Many people have also picked up on the part of the news coverage in which the skipper of the boat says the oddity in the water was half a mile away from him when he took the photo despite it appearing to be much nearer to him in the photo, as though this demonstates it is a hoax. Yet the eyewitness said himself that it is difficult to judge distance in water so he wasn’t sure
“It was quite a fair way from the boat, probably about half a mile away but it’s difficult to tell in water.” – George Edward (source)

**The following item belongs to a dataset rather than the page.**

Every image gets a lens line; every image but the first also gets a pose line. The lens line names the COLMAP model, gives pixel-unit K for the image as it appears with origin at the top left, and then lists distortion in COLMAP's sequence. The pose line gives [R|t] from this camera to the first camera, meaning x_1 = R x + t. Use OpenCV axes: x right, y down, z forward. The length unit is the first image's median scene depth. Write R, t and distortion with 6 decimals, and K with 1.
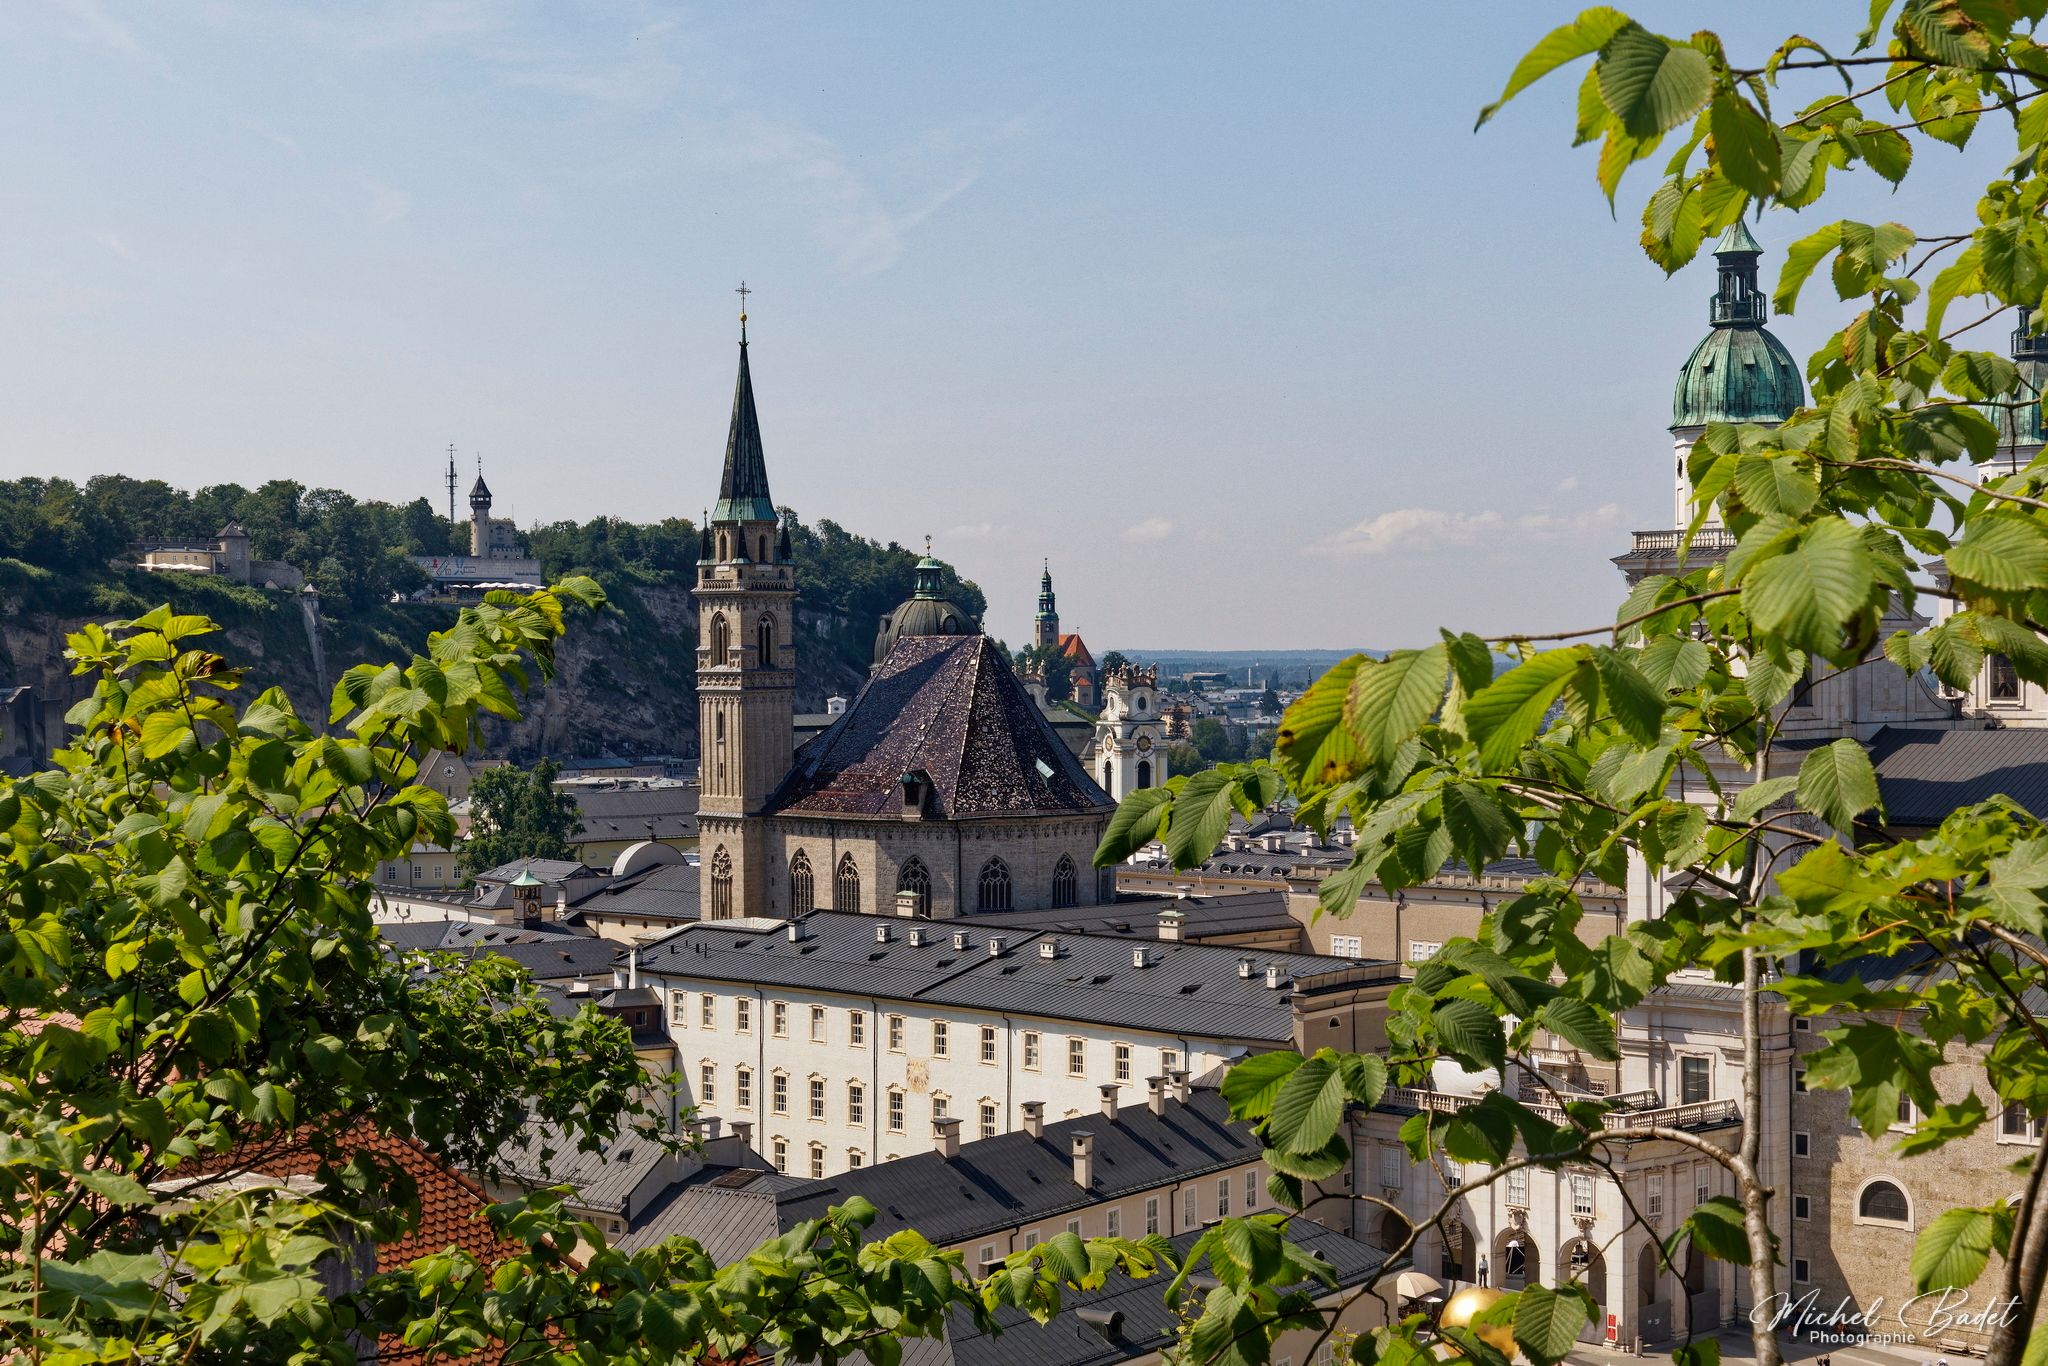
lens RADIAL K [[3280.4, 0, 984.3], [0, 3280.4, 748.1], [0, 0, 1]] dist [-0.019668, 0.000000]
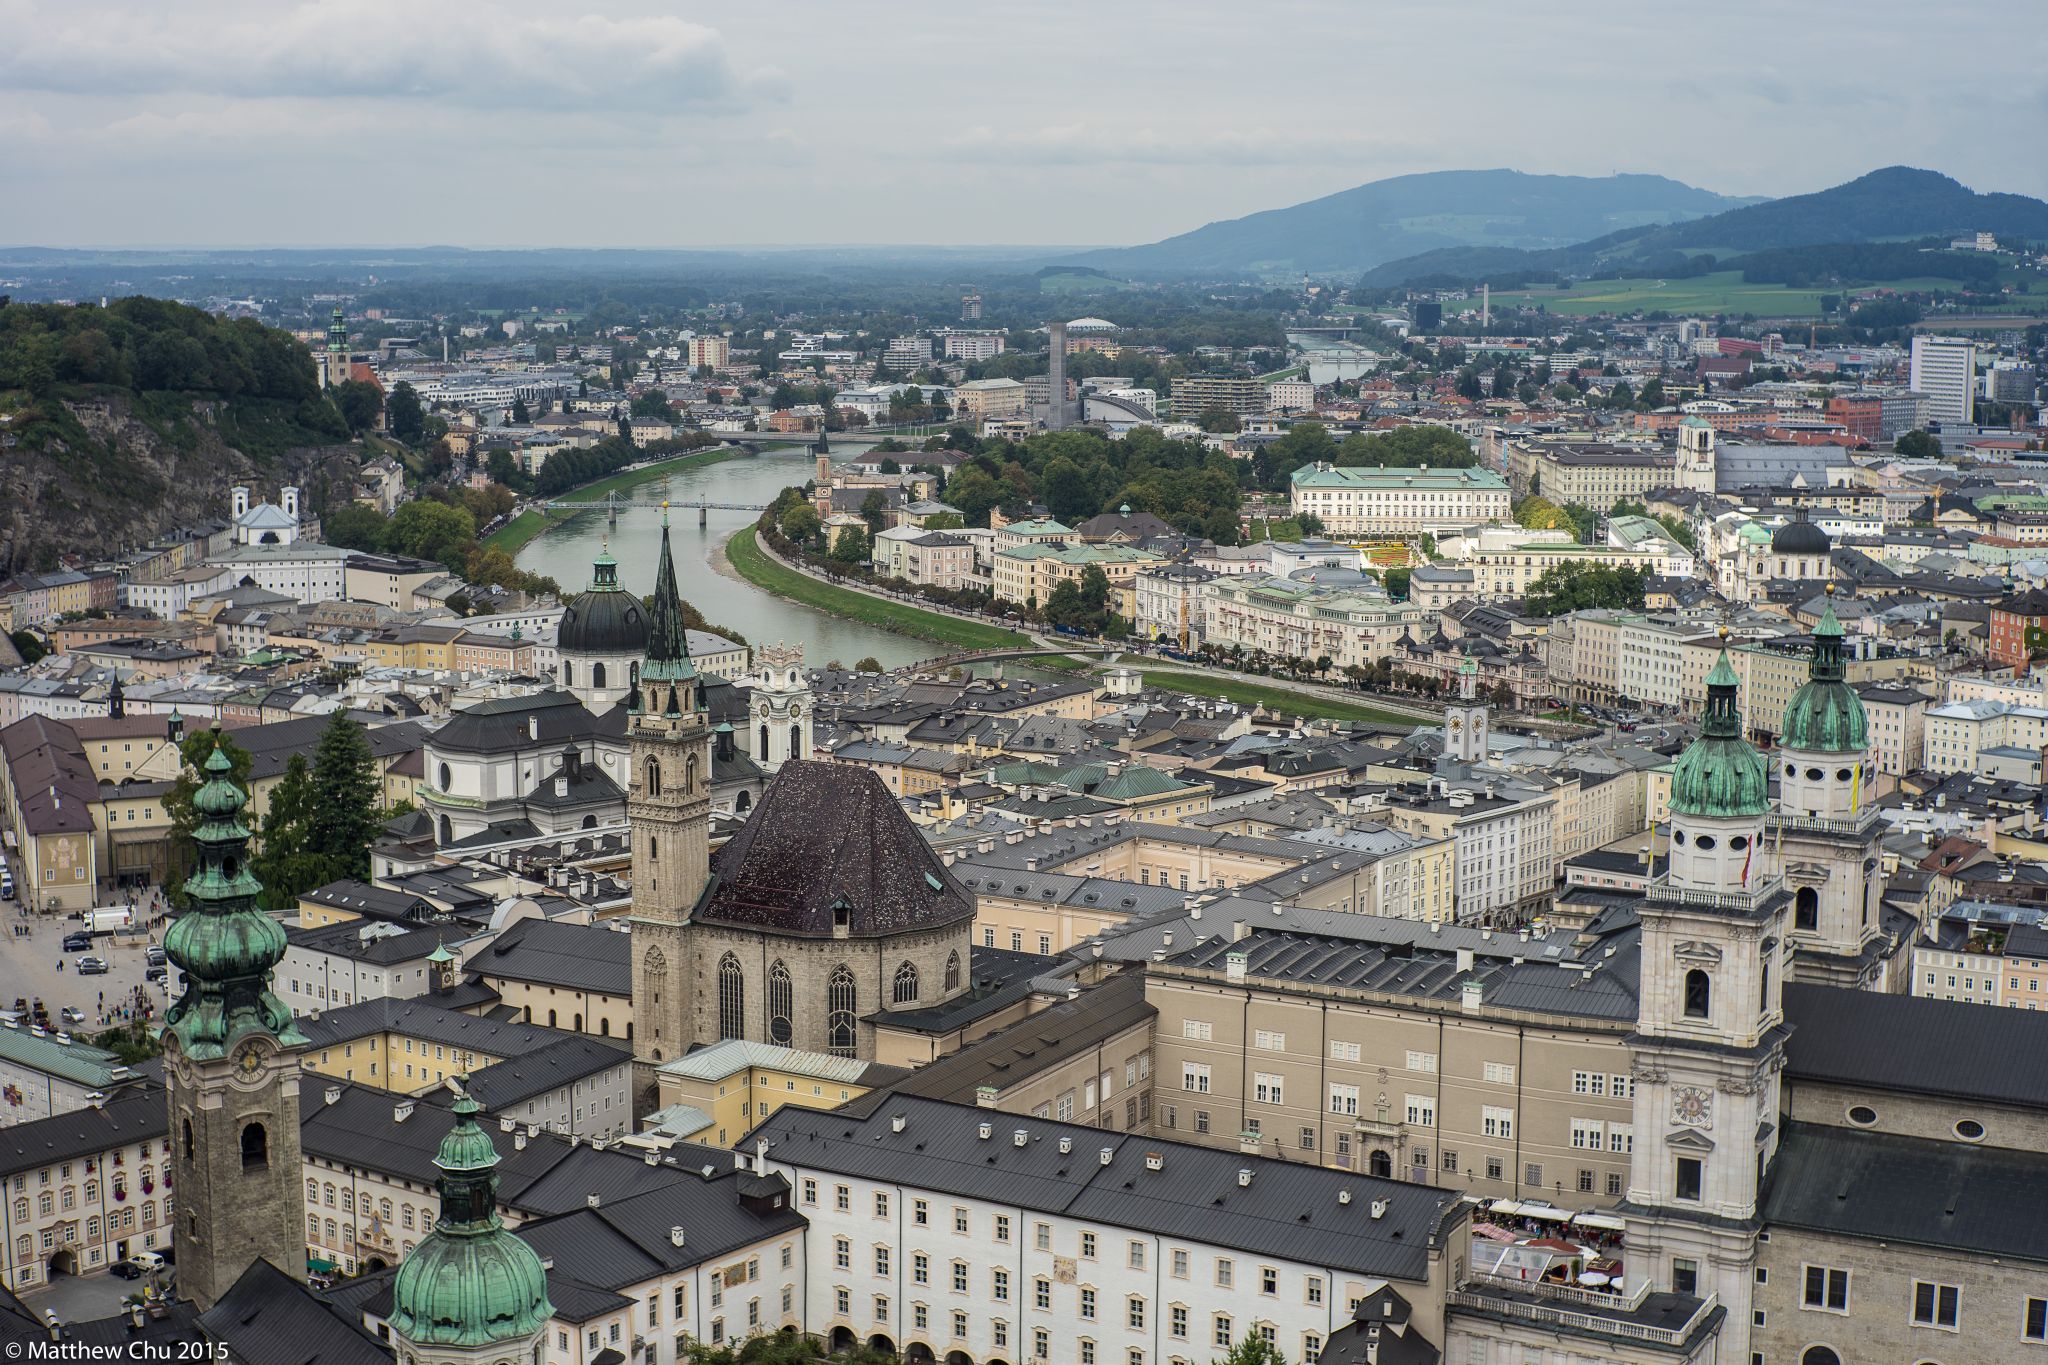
lens RADIAL K [[2932.4, 0, 1018.2], [0, 2932.4, 679.6], [0, 0, 1]] dist [-0.083068, 0.000000]
pose [[0.952913, -0.034743, 0.301246, -0.284420], [-0.000595, 0.993199, 0.116428, -0.200218], [-0.303242, -0.111125, 0.946412, -0.043638]]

It is also important to remember that the photo was taken nearly ten months ago and that it is easy to misremember experiences you’ve had in the past,which is why it is hard to rely upon eye witness testimony alone when it comes to reports of paranormal phenomenon.
It’s an interesting photo and poses many questions, and it would be good to find an answer to those questions. It’s fine to hypothesise about the photo and to discuss and suggest ideas regarding its origin and to make comparisons to previous lake monster photos and their causes. However many skeptics are quick to reach conclusions about these sorts of stories without having evidence to back themselves up – this is behaviour that goes against the very thing that skepticism is about – assessing claims for their supporting evidence. Stating that ‘it is a hoax’ or that ‘tourist numbers must be down’ or that ‘it is a log in the water’ are claims, and when you make a claim like this you need to have evidence to back it up. It could possibly be a hoax (though I don’t have any reason to believe it is right now), it could possibly be a log in the water, or perhaps a seal diving back under the water – but these suggestions are merely speculation. Presenting them as anything else is irrational and deserving of skeptical scrutiny.
Accusing a man of hoaxing a photo without having any good evidence to base that accusation on is disrespectful and intellectually dishonest.